The opulence had been too much for me. The conference cocktails and movie event, complete with personalised popcorn holders, and much grandstanding was more than I could handle. I had been in the land of glass and chrome for 2 full days, and I needed to do ‘normal’. So I had caught an Uber, and found a little family steak ranch type place which smelled of frying chips, with slightly greasy picnic style tables and overweight waitresses.
This felt a little better.
I was still in the city, there was no escaping that, but this was something with which I was more familiar.
I found a corner table, with a power point, plugged in my laptop, hot-spotted my phone, ordered a Zamalek, and dialled into a meeting I had scheduled. Music blared from a speaker above me. Eighties pop tunes, and the waitress assured me that there was no way they could turn the volume down. Her look suggested it would be simpler to put a man on the moon, so I didn’t pursue it.

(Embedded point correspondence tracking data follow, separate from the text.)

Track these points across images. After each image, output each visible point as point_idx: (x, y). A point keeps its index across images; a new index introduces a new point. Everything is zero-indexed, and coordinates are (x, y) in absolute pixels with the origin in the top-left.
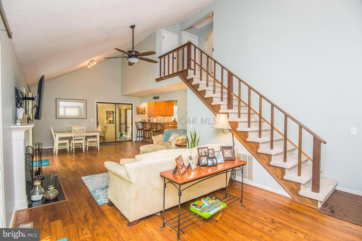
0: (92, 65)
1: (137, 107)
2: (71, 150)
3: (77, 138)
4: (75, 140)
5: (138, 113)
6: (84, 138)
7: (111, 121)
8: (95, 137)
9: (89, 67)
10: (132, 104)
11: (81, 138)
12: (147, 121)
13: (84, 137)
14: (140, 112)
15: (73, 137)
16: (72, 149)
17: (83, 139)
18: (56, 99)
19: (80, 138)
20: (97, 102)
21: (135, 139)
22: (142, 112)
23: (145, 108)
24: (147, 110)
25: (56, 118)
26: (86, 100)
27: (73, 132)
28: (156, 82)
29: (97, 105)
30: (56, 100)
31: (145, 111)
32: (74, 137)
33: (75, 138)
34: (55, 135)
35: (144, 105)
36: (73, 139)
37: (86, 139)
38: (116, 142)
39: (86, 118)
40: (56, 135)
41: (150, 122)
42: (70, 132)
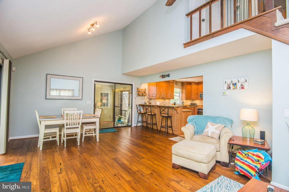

Later, as Mike shouted down the phone from Cape Town to make himself heard above the din, I signalled to another waitress, whose look I had interpreted as sympathetic. I was wrong. The music went up a few decibels.
After the meeting I ordered a burger before the kitchen closed, and sat on the now deserted deck out front and enjoyed some good wholesome junk food. No more delicate canapes with little whisps of micro greens….no more tartlets with frilly pastry and diced strawberries. This was the real deal, and it felt good.
Later, as waiters changed to go home, I hovered out front waiting for an Uber that never arrived. Three hundred bucks did the trick, and soon I was on the back of a waiter’s bakkie, with the night air whistling through my hair. The two km walk after that was beautifully grounding, if just a little unnerving (out on the street at night in Gangster Province!), and I was temporarily restored to the point of being able to cope with more swanning waiters in bowties, presentation screens the size of the front of my house, TV cameras swinging overhead on gantries, and the social posturing of the up and coming.
But three days later, no greasy burger and open bakkie ride could save me. I was done with “The Big Smoke”. My levels of tolerance had been exceeded, and I needed to get back to … To whatever it is. What is it?
Gravel roads. Mountain vistas. Farmers. Small town innocence. Poor services.
And Trout of course.
Back in KZN, I climbed in my diesel bakkie, and headed off up the R617. I turned the sound system on, found “Telegraph Road”…the full 14 minute version by Dire Straights, put it on repeat, and turned the volume up high.
“Six lanes of traffic, 3 moving slow. “
“Then came the lawyers, then came the rules”
“A man with a sack on his back.”
I was home!
And on Saturday I was on my local river, losing flies in the logs, watching an otter below the big pool, and catching lithe little Trout.